An AI agent is more than a chatbot
A chatbot answers a question – once, in a single step, from what the language model already "knows" (see module 2). An AI agent can carry out several steps on its own: pull information from real systems, evaluate intermediate results, and decide what to do next – until a goal is reached, not just an answer given.
The three building blocks of an agent
1. A language model as the "decision-maker"

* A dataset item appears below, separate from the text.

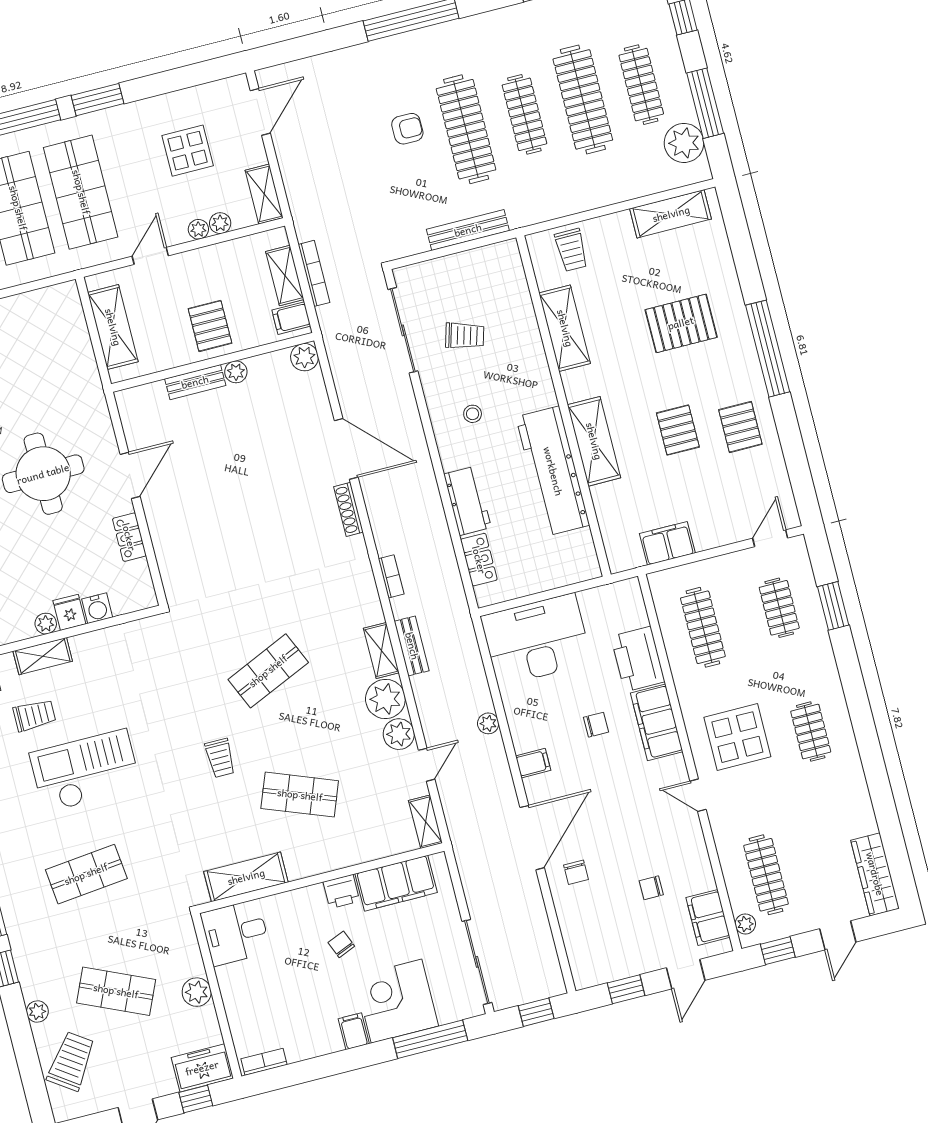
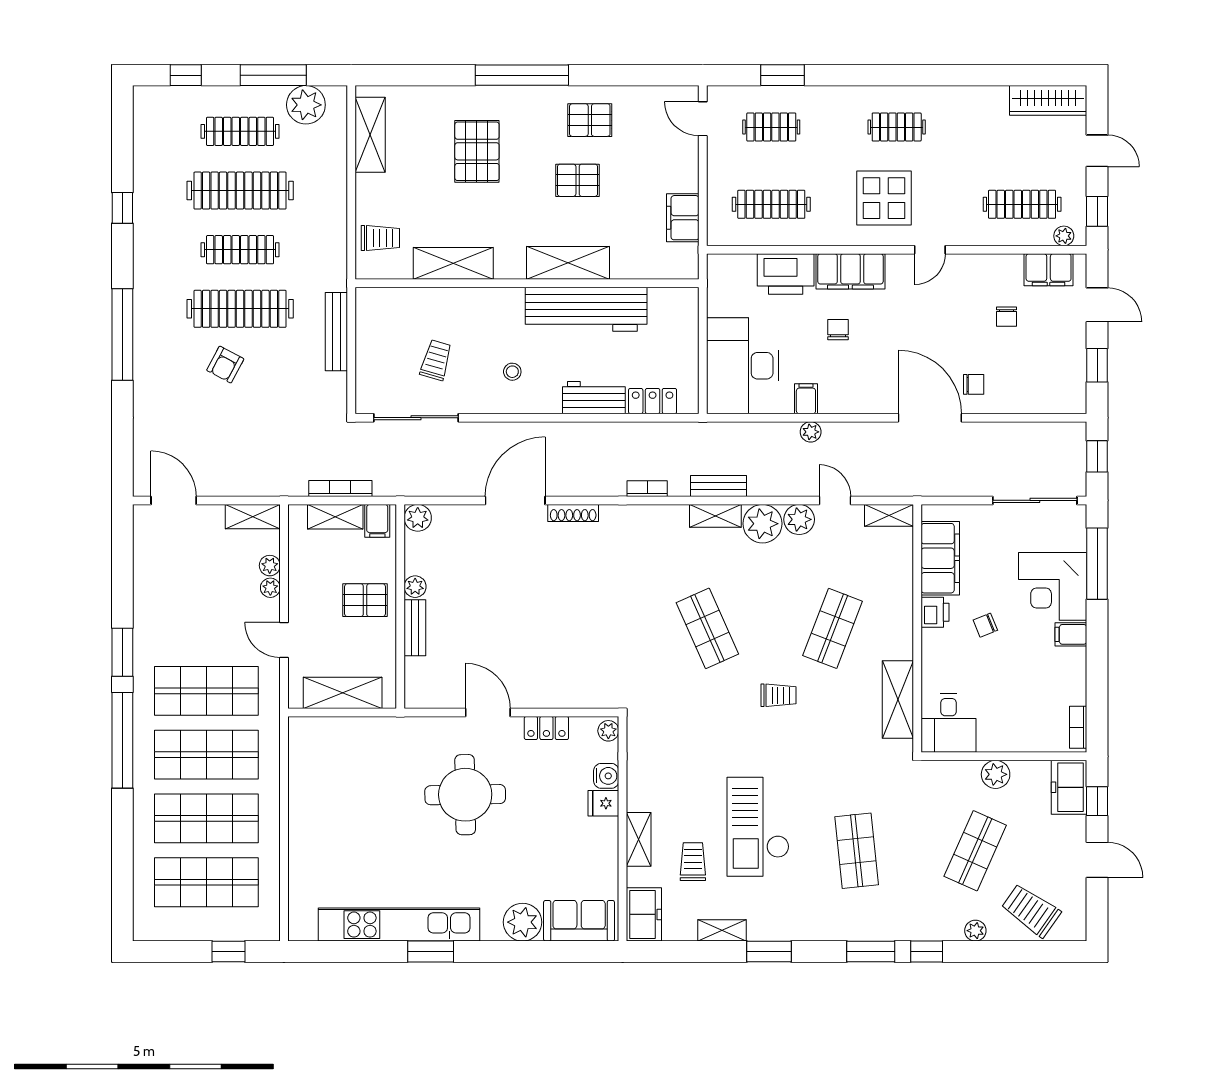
armchair: (407, 129) -> (225, 365), turned -152
display table: (188, 151) -> (193, 579), removed
plant: (46, 624) -> (608, 731), moved
filing cabinet: (533, 763) -> (806, 399), moved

The language model doesn't just evaluate a single request – it decides afresh at every step: is the goal already reached? If not, which tool helps now?
2. Tools
Access to real systems – querying a database, sending an email, checking a calendar, updating a record. Without tools, even the best AI stays a plain chatbot that only talks but never actually does anything.
3. A loop
The agent repeats "check the goal → pick a tool → evaluate the result" until the goal is reached or a stopping condition kicks in – say, a maximum number of steps, or a point where human approval is required.
Not a set-and-forget system
More autonomy means more value – but also more risk if tool access is scoped too broadly (see module 4, limits and risks). For critical steps, like payments or anything sent externally, human approval still makes sense.
Why this matters for you as a decision-maker
When a vendor promises "our agent," it's always worth asking: which tools is it allowed to use, which systems is it connected to, and where does control or approval kick in? That's what decides whether "agent" means real automation – or just a chatbot with a new name.